| To-do item A |
In the thread about finding the value of tan B, what value of t does the first answer find?

| Exercise passage |
Finding the value of $\tan B$ 
In the triangle $\triangle ABC$
$$\cot A=\dfrac{-3}{4}$$
$$\sin A \cos B - \cos A \cos B = 1 $$

*

*Find the value of $\tan B$

This $\sin A \cos B - \cos A \cos B = 1 $ reminds me of sum and difference formulas in a particular way that made me draw a triangle. However, I couldn't see any way to proceed from there. Your helps will be appreciated.
Regards!
 A: Hint: we have  $$\cot A = {\cos A\over \sin A}$$ and $$\sin ^2A +\cos ^2 A =1$$
so $\cos A =-3t$ and $\sin A = 4t$ for some real $t$ and thus $25t^2=1$ so $t=1/5$ (because $\sin A$ must be positive).  
Now $\displaystyle \cos B = -{1\over 7t} =-{5\over 7}$ so $\sin B = ...$ and so...
A: $$\begin{align*}
1&=\sin A\cos B-\cos A\cos B\\[1ex]
&=\cos A\cos B(\tan A-1)\\[1ex]
&=\cos A\cos B\left(\frac1{\cot A}-1\right)\\[1ex]
&=-\frac73\cos A\cos B
\end{align*}$$
$$\implies\cos B=-\frac37\sec A\quad(*)$$
Then by the Pythagorean identities, we have
$$\begin{align*}
\sin^2B&=1-\cos^2B\\[1ex]
&=1-\left(-\frac37\sec A\right)^2\\[1ex]
&=1-\frac9{49}\sec^2A\\[1ex]
&=1-\frac9{49}(\tan^2A+1)\\[1ex]
&=\frac{40-9\tan^2A}{49}\\[1ex]
&=\frac{40\cot^2A-9}{49\cot^2A}\\[1ex]
&=\frac{24}{49}
\end{align*}$$
$$\implies\cos^2B=1-\frac{24}{49}=\frac{25}{49}$$
Since $A,B$ are angles in a triangle, we have $0<A<\pi$ and $0<B<\pi$. Then we know that $\sin B>0$. Similarly, we know that $\sin A>0$, while $\cot A<0\implies\cos A<0\implies\sec A<0$. This and $(*)$ mean that $\cos B>0$, and taken together we know that $\tan B>0$.

| To-do item B |
Return every line of the rows that contains the string "Política". Case counts.

| Information provided |

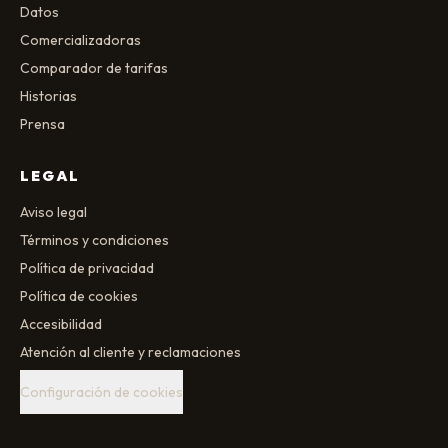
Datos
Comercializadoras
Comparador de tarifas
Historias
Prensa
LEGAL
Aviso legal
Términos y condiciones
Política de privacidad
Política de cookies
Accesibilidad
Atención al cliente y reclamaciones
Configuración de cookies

--

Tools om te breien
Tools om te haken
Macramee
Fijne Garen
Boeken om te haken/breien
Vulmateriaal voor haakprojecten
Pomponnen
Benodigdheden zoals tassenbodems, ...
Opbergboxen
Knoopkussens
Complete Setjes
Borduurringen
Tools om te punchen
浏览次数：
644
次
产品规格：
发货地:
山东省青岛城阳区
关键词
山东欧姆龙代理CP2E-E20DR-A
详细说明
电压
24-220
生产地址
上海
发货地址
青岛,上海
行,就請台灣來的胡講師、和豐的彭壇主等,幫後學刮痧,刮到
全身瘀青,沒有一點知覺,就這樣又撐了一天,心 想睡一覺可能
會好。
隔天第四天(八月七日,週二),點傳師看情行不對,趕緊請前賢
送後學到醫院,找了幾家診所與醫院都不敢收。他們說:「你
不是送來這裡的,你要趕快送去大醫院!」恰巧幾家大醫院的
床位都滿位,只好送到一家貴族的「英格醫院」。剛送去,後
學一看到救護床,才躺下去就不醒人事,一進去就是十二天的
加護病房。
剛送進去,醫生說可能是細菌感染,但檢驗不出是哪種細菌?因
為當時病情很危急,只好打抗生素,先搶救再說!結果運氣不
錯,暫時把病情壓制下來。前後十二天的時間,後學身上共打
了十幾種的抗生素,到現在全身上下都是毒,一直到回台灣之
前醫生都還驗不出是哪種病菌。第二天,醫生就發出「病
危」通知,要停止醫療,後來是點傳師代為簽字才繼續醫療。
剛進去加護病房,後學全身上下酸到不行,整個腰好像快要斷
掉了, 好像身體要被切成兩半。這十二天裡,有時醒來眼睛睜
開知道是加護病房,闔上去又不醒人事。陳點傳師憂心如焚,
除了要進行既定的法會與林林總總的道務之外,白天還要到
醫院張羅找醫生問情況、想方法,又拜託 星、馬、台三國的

| Exercise response A |
t = 1/5

| Exercise response B |
Política de privacidad
Política de cookies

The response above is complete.